Commence alors l’histoire proprement dite de ces femmes américaines qui, dans les années 60 ont été prises du désir de devenir cosmonautes. Elles étaient pilotes de ligne et ont pu ainsi accéder au programme « Mercury 13 » qui consistait  à tester la capacité des femmes à pouvoir aller dans l’espace. Elles s’y sont adonnées avec l’espoir de faire partie un jour d’un de ces vols. Mais, si leur réussite aux tests fut un succès, il leur restait à être autorisées à suivre l’entraînement pour devenir pilote d’essai, condition indispensable pour prétendre à être sélectionné pour l’espace ce qui, au final, leur fut refusé et, malgré leur demandes d’explication et leur insistance auprès de toutes les instances, jusqu’au congrès, il n’y eut rien à faire.

Si leur parcours tel qu’on peut en suivre les traces et les péripéties au fil de leurs récits, témoignent de leurs désirs, de leur volonté, de leur ténacité, et du leur courage face à l’ adversité, il démontre que la misogynie et le patriarcat étaient encore bien implantés dans les mentalités de ces années-là.
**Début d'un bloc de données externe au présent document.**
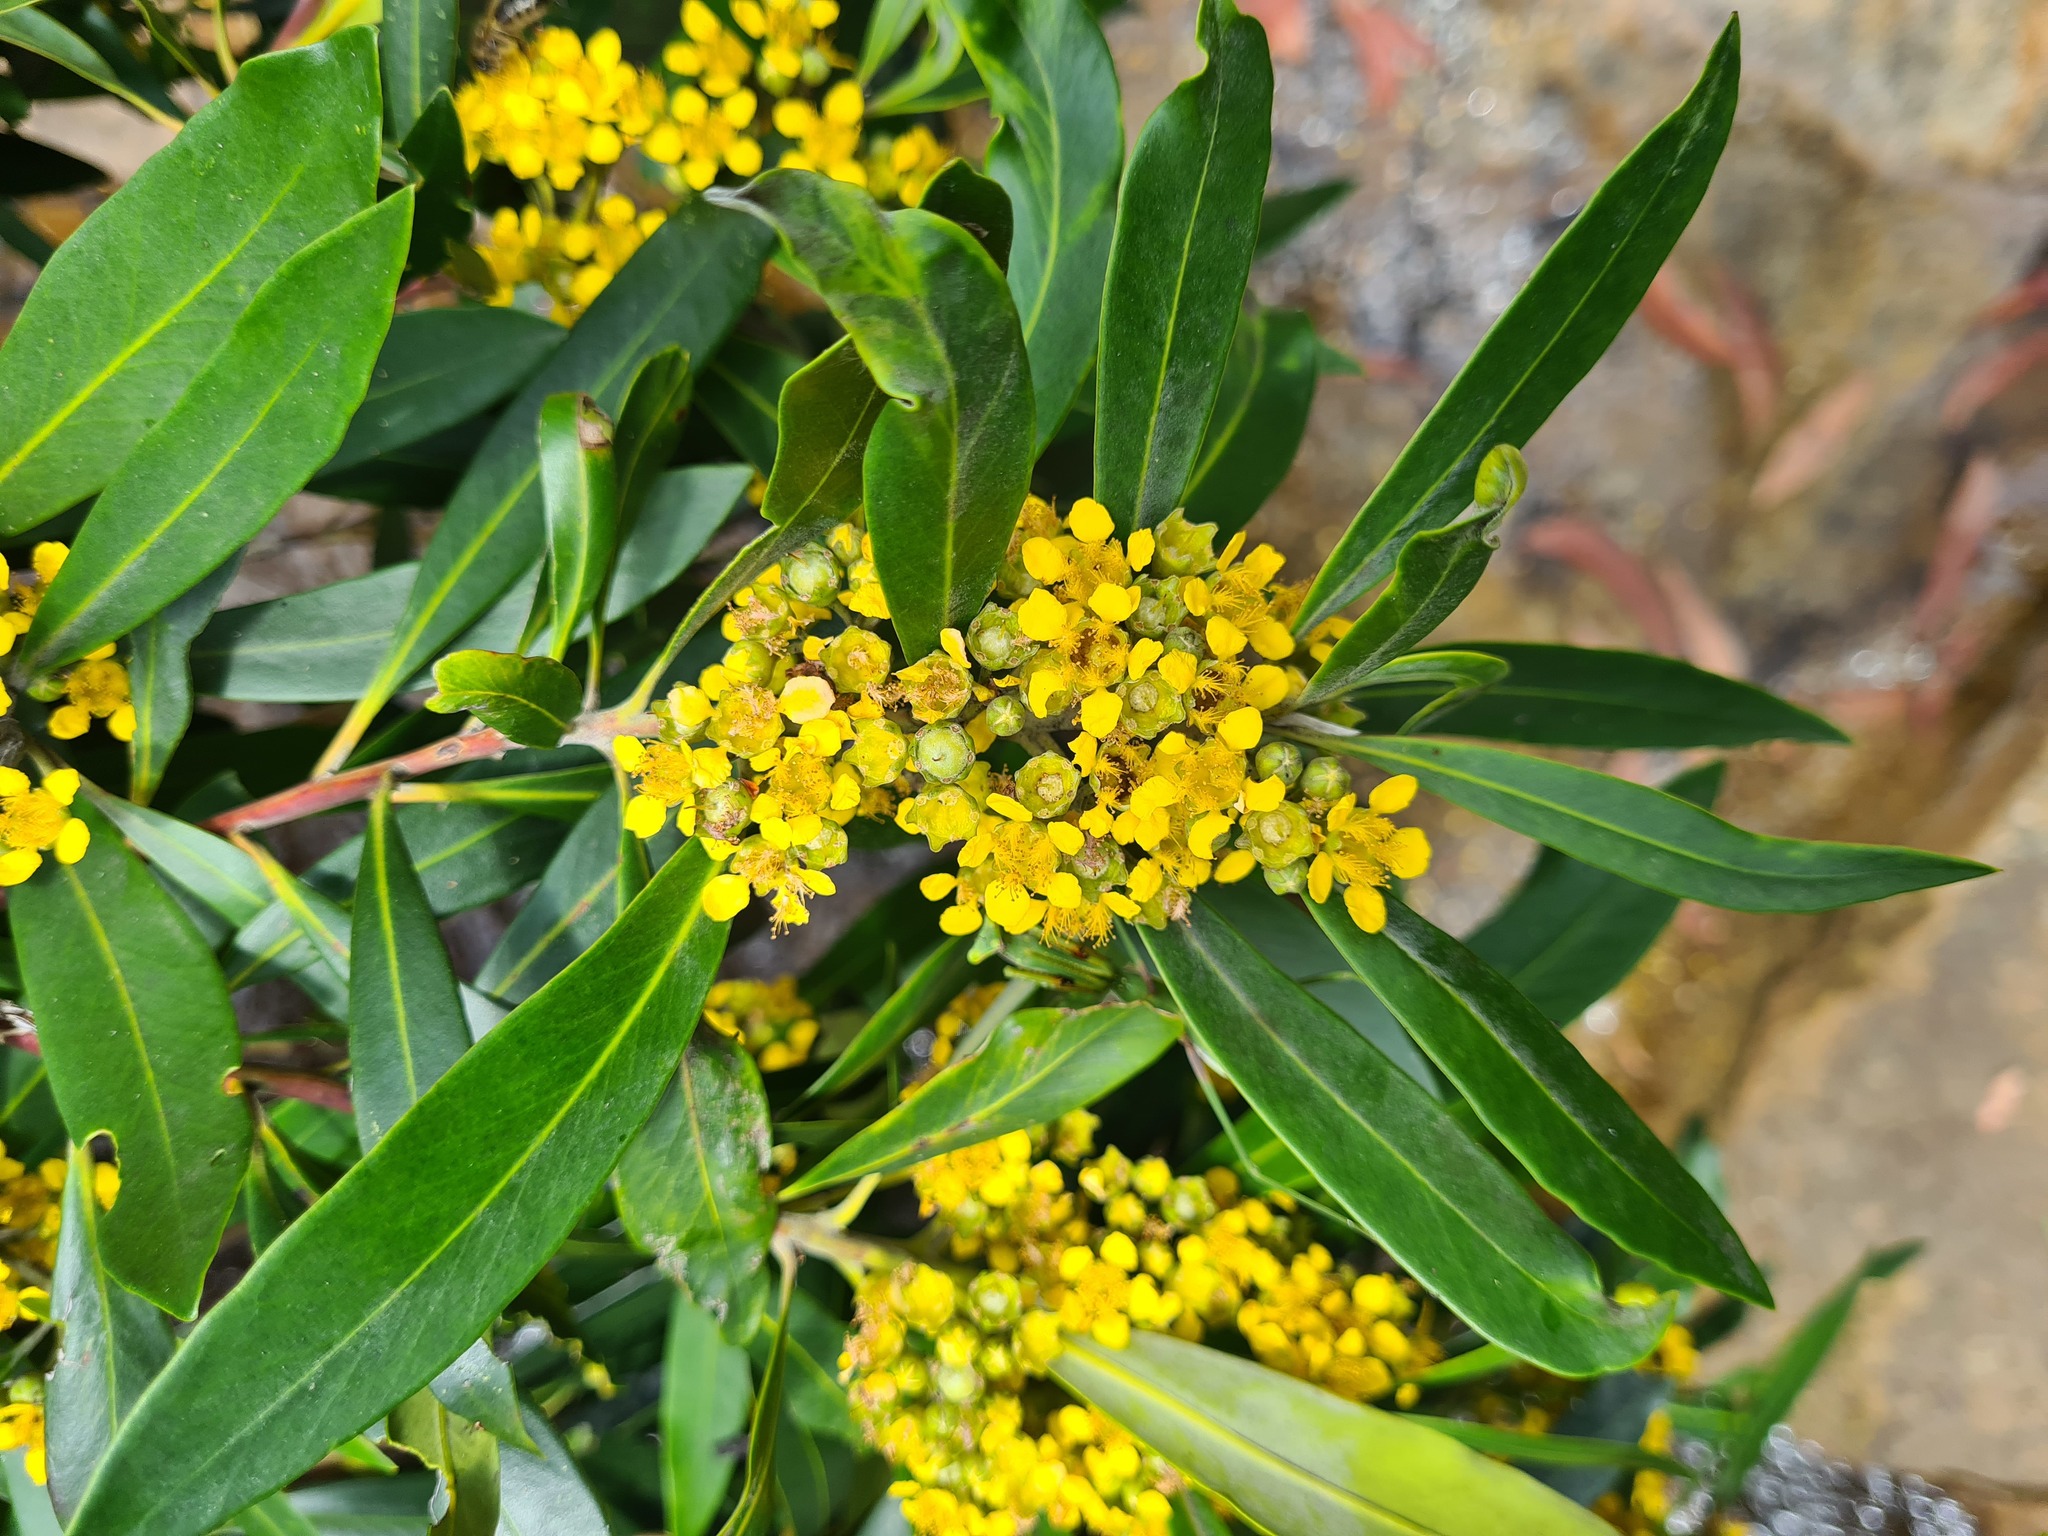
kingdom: Plantae
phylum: Tracheophyta
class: Magnoliopsida
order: Myrtales
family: Myrtaceae
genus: Tristaniopsis
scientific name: Tristaniopsis laurina
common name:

Si tout cela nous a tenus en haleine et bouleversés c’est aussi en raison de la sublime interprétation qui en est faite. Astrophysiciennes ou cosmonautes, les comédiennes endossent ces fonctions avec une sincérité qui nous les rend proches et défie le temps pour nous plonger dans » les années spoutniks » où l’émerveillement était de mise devant ces exploits que constituaient ces envois de fusées soviétiques et américaines avec animaux puis bientôt humain, Gagarine devenant  un super héros ! Et nous allons les suivre et partager les péripéties de cet envoûtement, donnant à entendre et à voir leur implication totale dans cette aventure grâce à un jeu où elles se donnent, on pourrait dire « corps et âme », faisant preuve d’un travail corporel remarquable qui nous amuse et nous stupéfie à la fois. Ne les voit-on pas en phase d’entrainement se livrer avec énergie à des exercices physiques intenses et bien rythmés avant de retrouver l’une ou l’autre escaladant le mur, se hissant sur un trapèze simulant ces postures caractéristiques des astronautes, des mises en jeu performatives  accompagnées de projections vidéo situant les événements dans leur époque (Quentin Vigier) comme  les costumes d’époque également signés Camille Vallat. Les lumières de Mathilde Chamoux, comme le son de Samuel Favart-Mikcha contribuent grandement à nous transporter dans cette époque exceptionnelle.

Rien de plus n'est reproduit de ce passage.